Many instruments have been developed to assess medical professionalism as a comprehensive stand-alone construct or as a facet of clinical competence.7 There is a tendency for programs to use multiple instruments, and selecting the most suitable instrument for a given program can be challenging for educators.5,8 Workplace- and observer-based assessments allow for the systematic assessment of professionalism by different assessors in various clinical contexts,8 which may complement other assessment modes such as self- and peer assessments. Observer-based instruments are in keeping with the current trend of adopting entrustable professional activities.9
Previous systematic reviews of professionalism measures have focused on different assessment methods, including direct observation, self-administered rating forms, patient surveys, and paper-based ratings.10–12 The most recent review concluded that studies were of limited methodological quality and recommended only 3 of 74 existing instruments as psychometrically sound; of note, 2 of these were from studies involving nurses.10 There were no current systematic reviews that focus on observer-based instruments to assess medical professionalism13 and on the utility of the instruments.
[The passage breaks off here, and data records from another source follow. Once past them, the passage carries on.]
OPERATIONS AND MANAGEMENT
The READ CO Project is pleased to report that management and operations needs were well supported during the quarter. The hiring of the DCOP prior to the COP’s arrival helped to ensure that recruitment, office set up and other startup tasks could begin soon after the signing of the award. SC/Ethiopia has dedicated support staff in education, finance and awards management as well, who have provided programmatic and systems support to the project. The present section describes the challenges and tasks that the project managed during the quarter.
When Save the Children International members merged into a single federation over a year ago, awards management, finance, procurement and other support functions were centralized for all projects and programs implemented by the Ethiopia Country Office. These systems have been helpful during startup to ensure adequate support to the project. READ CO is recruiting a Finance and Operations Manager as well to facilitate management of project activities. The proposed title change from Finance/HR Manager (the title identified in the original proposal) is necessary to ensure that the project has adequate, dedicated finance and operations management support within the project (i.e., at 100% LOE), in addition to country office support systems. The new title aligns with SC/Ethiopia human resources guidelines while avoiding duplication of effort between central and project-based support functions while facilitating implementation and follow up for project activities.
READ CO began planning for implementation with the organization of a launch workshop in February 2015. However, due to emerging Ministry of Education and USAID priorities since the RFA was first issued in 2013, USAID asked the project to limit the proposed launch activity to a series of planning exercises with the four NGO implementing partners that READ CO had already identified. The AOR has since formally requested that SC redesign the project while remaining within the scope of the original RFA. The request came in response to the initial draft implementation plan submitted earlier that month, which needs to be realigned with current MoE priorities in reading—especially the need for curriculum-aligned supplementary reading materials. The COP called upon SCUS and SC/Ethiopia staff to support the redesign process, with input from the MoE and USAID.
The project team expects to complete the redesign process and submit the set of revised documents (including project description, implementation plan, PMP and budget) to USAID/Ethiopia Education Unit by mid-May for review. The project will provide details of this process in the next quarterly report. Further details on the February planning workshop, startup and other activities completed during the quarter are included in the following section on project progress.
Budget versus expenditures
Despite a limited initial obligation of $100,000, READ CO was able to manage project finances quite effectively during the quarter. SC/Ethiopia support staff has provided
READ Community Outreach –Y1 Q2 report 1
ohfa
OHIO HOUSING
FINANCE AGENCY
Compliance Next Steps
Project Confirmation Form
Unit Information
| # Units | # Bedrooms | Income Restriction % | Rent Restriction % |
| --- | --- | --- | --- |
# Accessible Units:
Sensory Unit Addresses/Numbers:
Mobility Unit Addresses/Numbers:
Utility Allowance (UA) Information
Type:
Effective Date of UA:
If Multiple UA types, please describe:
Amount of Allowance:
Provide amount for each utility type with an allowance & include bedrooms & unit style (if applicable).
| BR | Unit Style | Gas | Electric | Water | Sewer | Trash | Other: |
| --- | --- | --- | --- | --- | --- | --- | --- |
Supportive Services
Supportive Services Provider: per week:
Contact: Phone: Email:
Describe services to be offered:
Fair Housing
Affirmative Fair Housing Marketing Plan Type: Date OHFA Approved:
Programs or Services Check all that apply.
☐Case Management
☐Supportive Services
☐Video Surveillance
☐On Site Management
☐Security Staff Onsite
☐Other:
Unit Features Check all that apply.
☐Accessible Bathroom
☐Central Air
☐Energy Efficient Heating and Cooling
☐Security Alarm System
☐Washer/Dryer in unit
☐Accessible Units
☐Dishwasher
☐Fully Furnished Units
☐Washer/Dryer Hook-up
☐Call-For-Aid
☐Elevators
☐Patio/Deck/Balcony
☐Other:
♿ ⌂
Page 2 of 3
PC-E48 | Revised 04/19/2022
The primary aim of this study was to identify observer-based instruments for use by program directors and to examine their psychometric properties and utility for practical application.
Methods
We performed a systematic review in accordance with the Preferred Reporting Items for Systematic review and Meta-Analysis (PRISMA) checklist (provided as online supplemental material).
Search Strategies
We searched the PubMed, Scopus, ERIC, and PsycINFO databases from their inception to July 2018. The search strategy was adapted and revised from a previous systematic review14 in consultation with a medical librarian, and the full search strategy is provided as online supplemental material. Our focus was on observer-based instruments that measured professionalism.
Study Selection
Inclusion criteria were English-language, full-text original studies on the validation of observer-based instruments, or questionnaires assessing or measuring medical professionalism of residents and medical students. Instruments had to be applied to the evaluation of professionalism in an actual clinical setting or context (see Figure). We excluded articles not in English, studies of professionalism in other health disciplines, and review articles. Duplicate studies were removed using EndNote X8 (Clarivate Analytics, Philadelphia, PA), and cross-checked by the researchers. Studies that met inclusion criteria were independently screened by 2 researchers (J.K.P. and H.G.) based on titles and abstracts. Full-text studies selected were independently read and assessed for eligibility, and the reference lists were hand-searched for additional eligible studies. Disagreements in the selection process were resolved by discussion with a third researcher (Y.H.K.).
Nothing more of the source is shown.